§ **TO-DO ITEM**:
Repeat exactly, and only, the lines from the line containing "text: (1042, 1406) -> (907, 1128), moved" through the last line of the records below, including both.

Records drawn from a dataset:
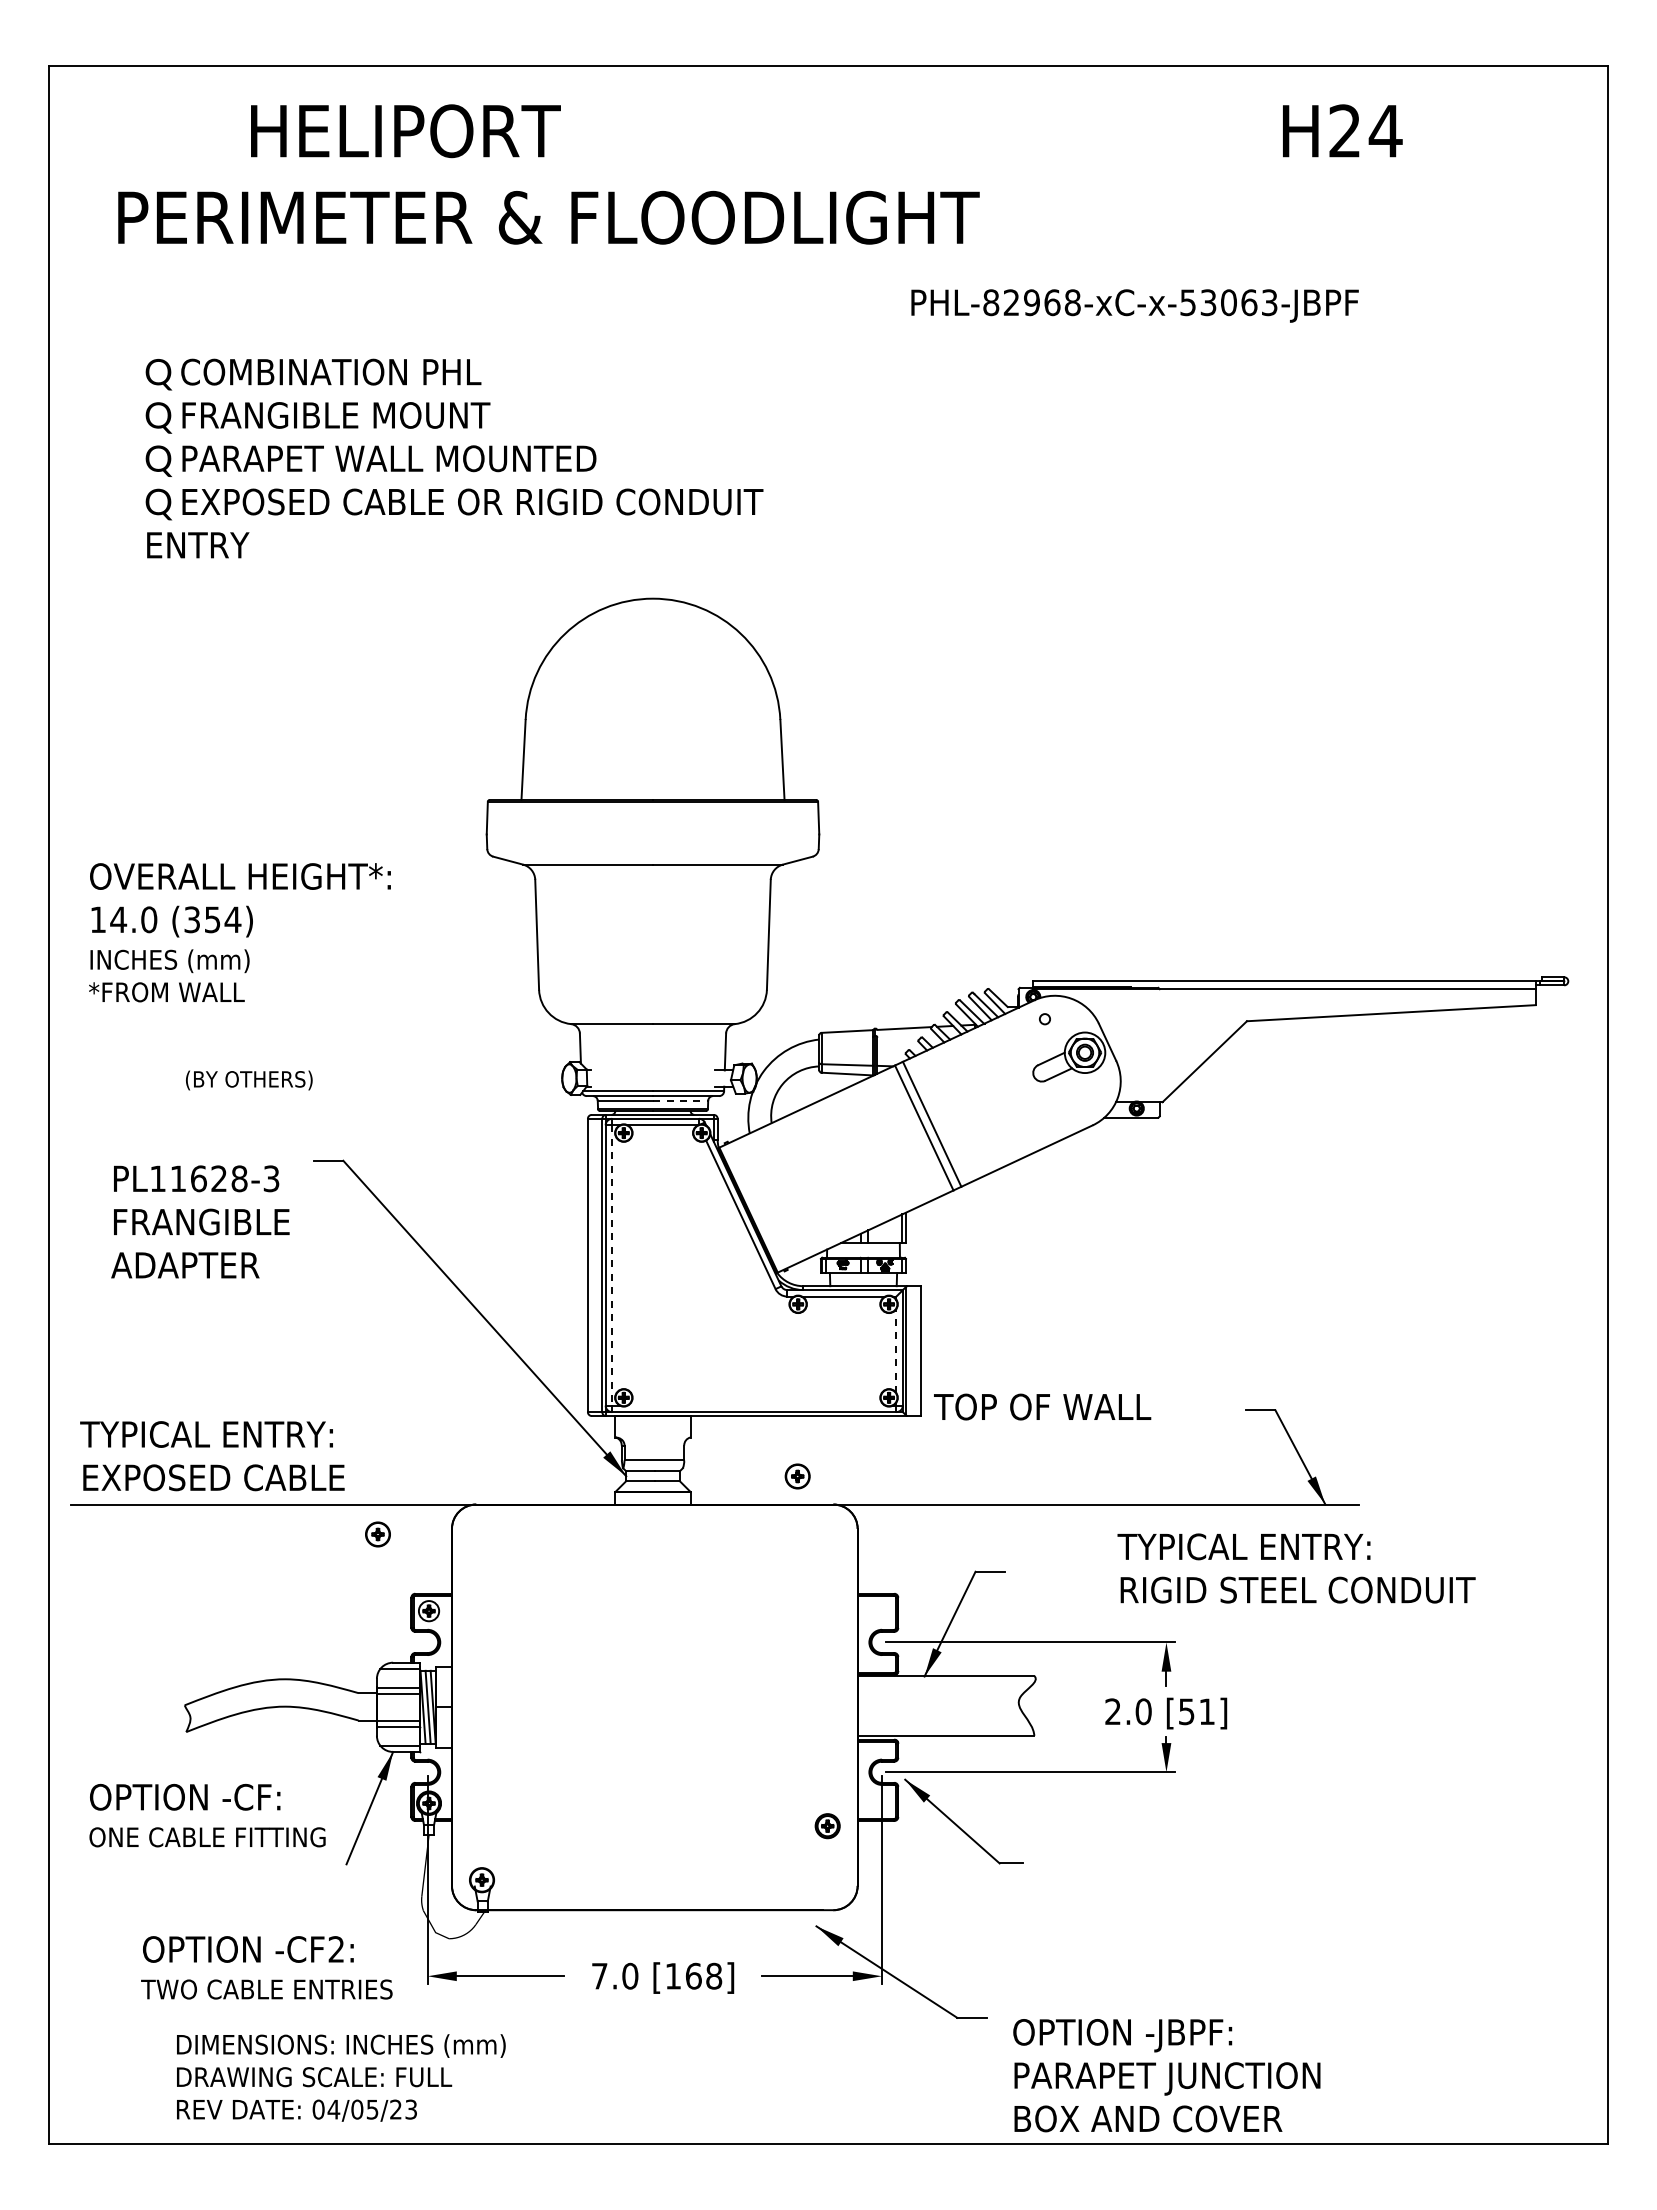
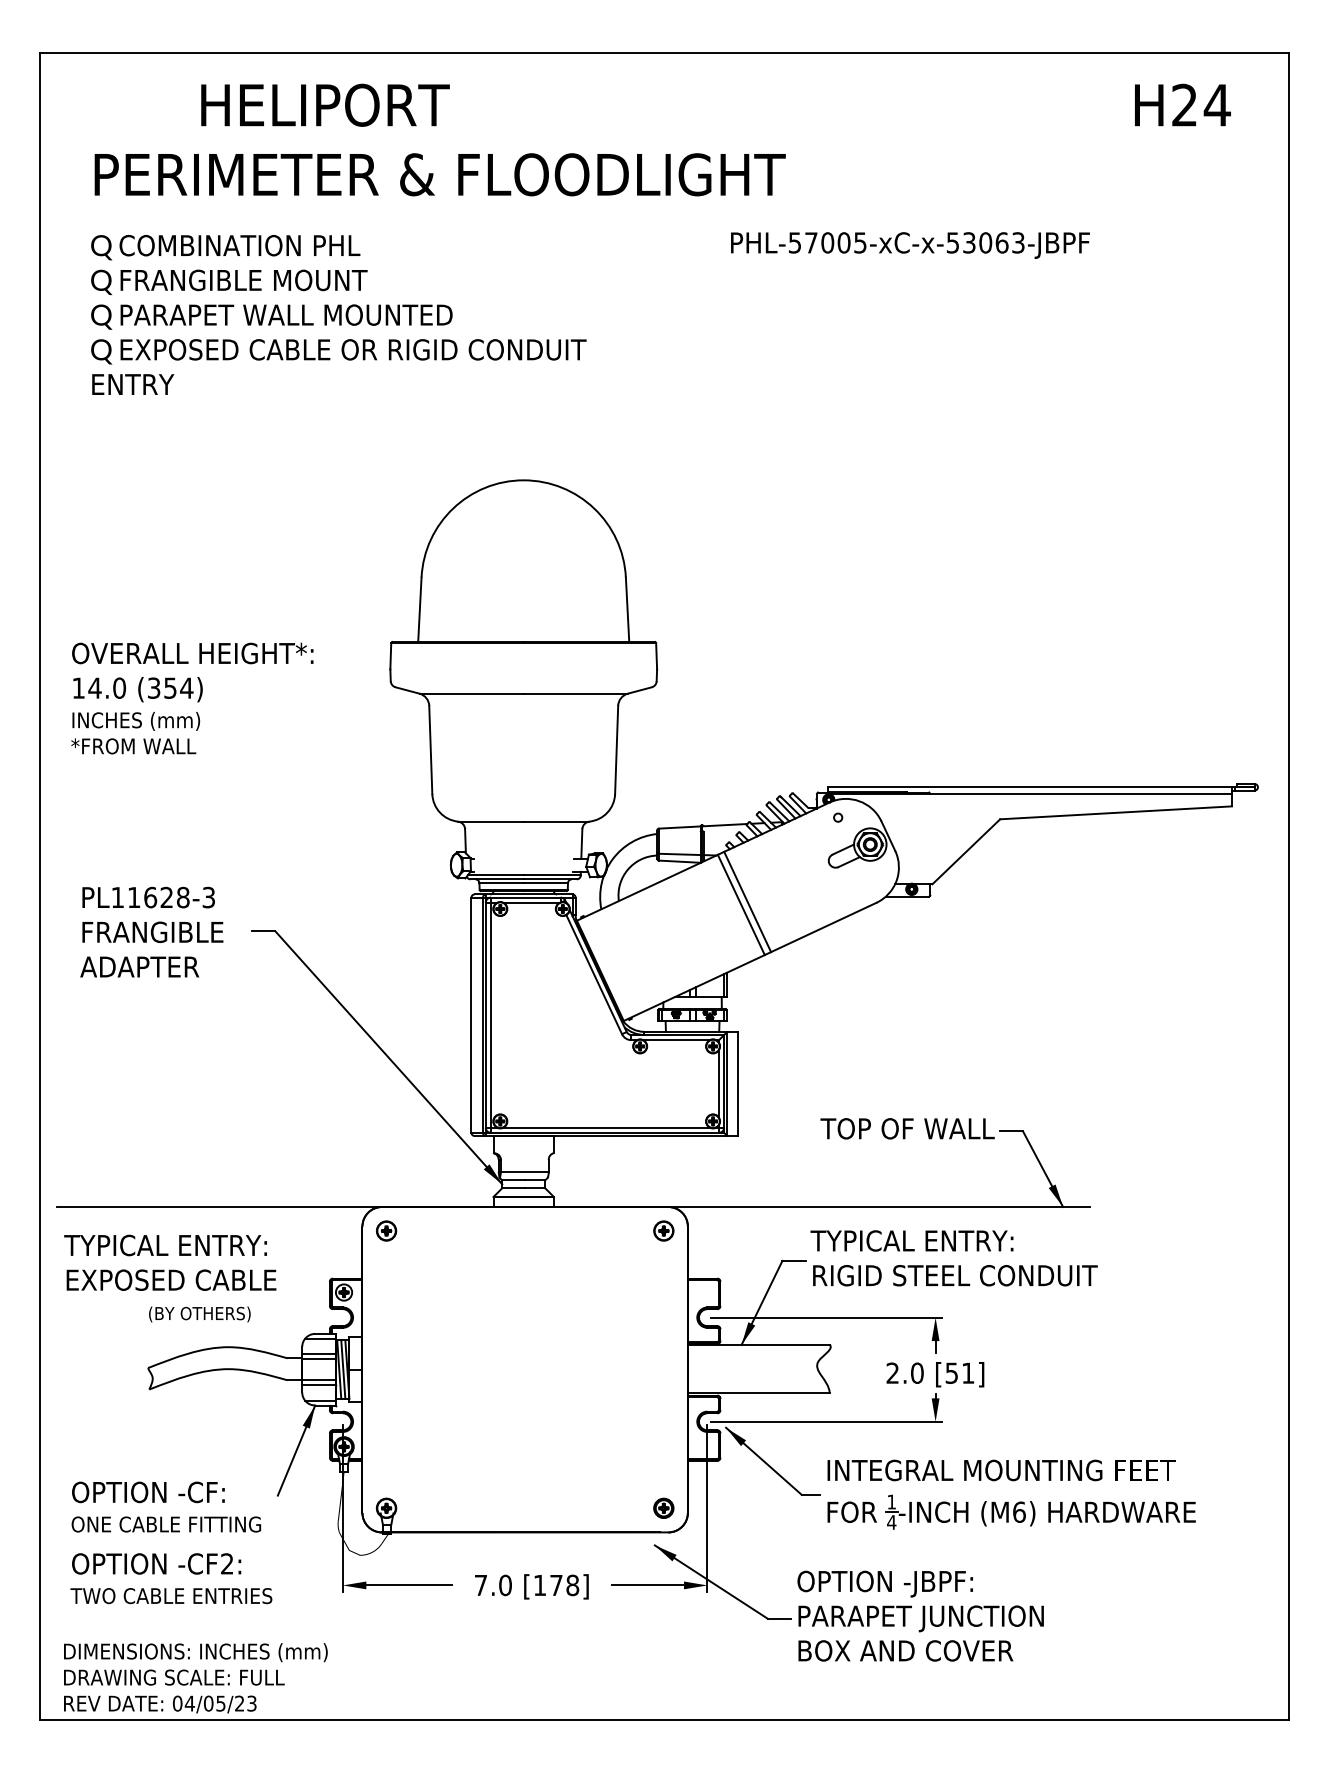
text: (1342, 130) -> (1182, 104), moved
text: (1031, 302) -> (827, 242), PHL-82968-xC-x-53063-JBPF -> PHL-57005-xC-x-53063-JBPF
text: (454, 458) -> (338, 314), moved
text: (239, 932) -> (192, 698), moved
text: (249, 1080) -> (200, 1314), moved
line: (680, 1100) -> (545, 882), dashed -> solid
text: (200, 1221) -> (151, 931), moved
line: (612, 1265) -> (491, 1015), dashed -> solid
line: (896, 1351) -> (719, 1084), dashed -> solid
line: (756, 1405) -> (606, 1127), added
text: (1042, 1406) -> (907, 1128), moved
text: (212, 1456) -> (170, 1263), moved
part: (797, 1476) -> (663, 1231), moved
part: (377, 1534) -> (386, 1231), moved
text: (1296, 1568) -> (954, 1258), moved
text: (207, 1815) -> (166, 1507), moved
part: (827, 1826) -> (663, 1508), moved
part: (1257, 1872) -> (1008, 1502), added
text: (266, 1967) -> (171, 1578), moved
text: (693, 1975) -> (556, 1584), [168] -> [178]
text: (1166, 2075) -> (920, 1616), moved
text: (341, 2077) -> (196, 1677), moved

§ **ANSWER SECTION**:
text: (1042, 1406) -> (907, 1128), moved
text: (212, 1456) -> (170, 1263), moved
part: (797, 1476) -> (663, 1231), moved
part: (377, 1534) -> (386, 1231), moved
text: (1296, 1568) -> (954, 1258), moved
text: (207, 1815) -> (166, 1507), moved
part: (827, 1826) -> (663, 1508), moved
part: (1257, 1872) -> (1008, 1502), added
text: (266, 1967) -> (171, 1578), moved
text: (693, 1975) -> (556, 1584), [168] -> [178]
text: (1166, 2075) -> (920, 1616), moved
text: (341, 2077) -> (196, 1677), moved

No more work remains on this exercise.